Published online by Cambridge University Press: 05 August 2015
The Legacy of the October Revolution
The initial euphoria of the Russian Zionists on reaching the Land of Israel was replaced by their astonishment at the pro-Soviet approach of Hapoel Hatzair in Palestine. Their own experience in GPU prisons had been profoundly different from the experience of those who had emigrated during the early days of the October Revolution. They had remained long enough in Soviet Russia to make a distinction between the dream and the reality. Little information about the fate of the Zionists had seeped out, and the leadership of the Yishuv seemed to have more pressing problems. Those who were able to leave had also borne witness to the zeal of the Yevsektsia to uproot Zionism from Soviet soil. They subsequently formed an opposition group within Hapoel Hatzair in Palestine and within the Histadrut called Kvutzot Ha-Amlanim (Trudoviki).

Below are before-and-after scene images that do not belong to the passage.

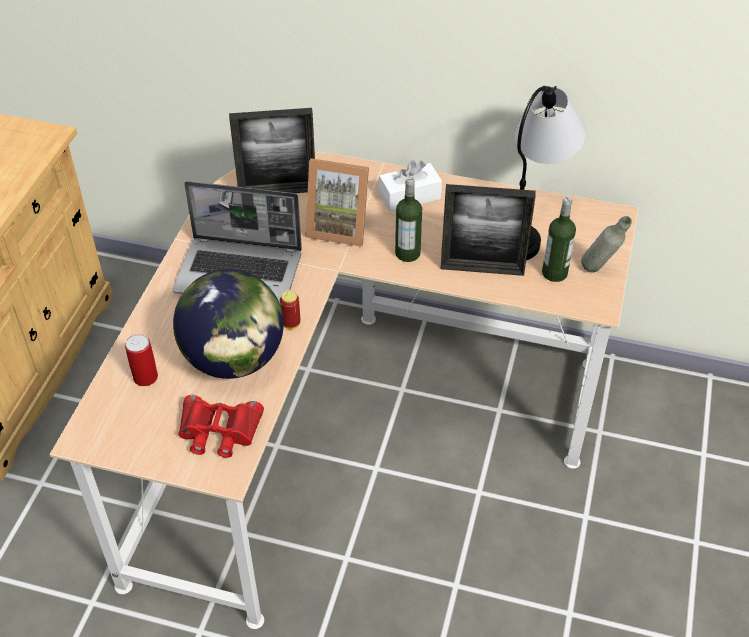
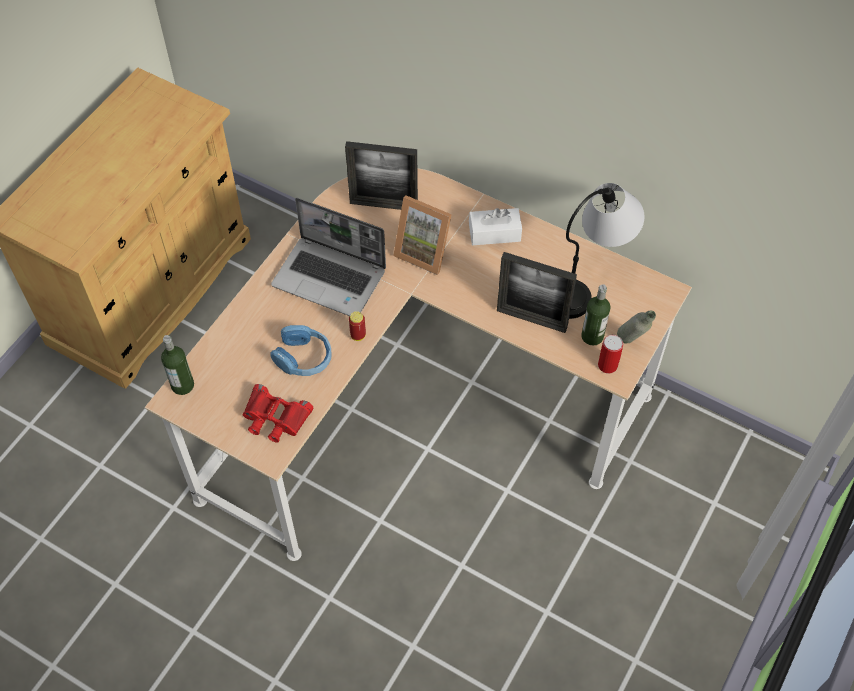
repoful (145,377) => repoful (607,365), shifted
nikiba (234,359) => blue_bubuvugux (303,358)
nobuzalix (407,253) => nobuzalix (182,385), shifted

This dissident labour group began to find common ground with the supporters of Jabotinsky. One of those leaders of Tserei Tsion who was tried and sentenced in Kiev, Moshe Lurie, called for the merging of the Amlanim with the pro-Revisionist group of Yaakov Weinshal,2 who had attended the founding meeting of the Revisionist movement in Paris. While there was no formal merger, there was certainly a meeting of minds.
The Amlanim strongly opposed the visit of Levi Shkolnik (Eshkol), a member of Hapoel Hatzair, to the Moscow conference of the Communist Cooperative Movement in 1925 while Zionists were still sitting in Soviet prisons. Yet Tserei Tsion representatives met Shkolnik when he visited Moscow.
In July 1925 Hapoel Hatzair demanded the dissolution of the Amlanim, who responded by publishing a letter in Davar, the newly founded daily of the Histadrut. It accused Hapoel of deserting its labour roots to become a socialist party. It was signed by Arieh Altman, Baruch Weinstein and others who had been victimised in Russia. Moreover, the Amlanim accused Hapoel Hatzair in Palestine of suppressing freedom of expression within the party. They established the Histadrut ha-tsiyonim ha-Amlanim in early 1926, which mirrored many Revisionist principles but argued for Palestine to be built on labour pioneering principles. It rejected the Marxist approach regarding the relationship between labour and capital.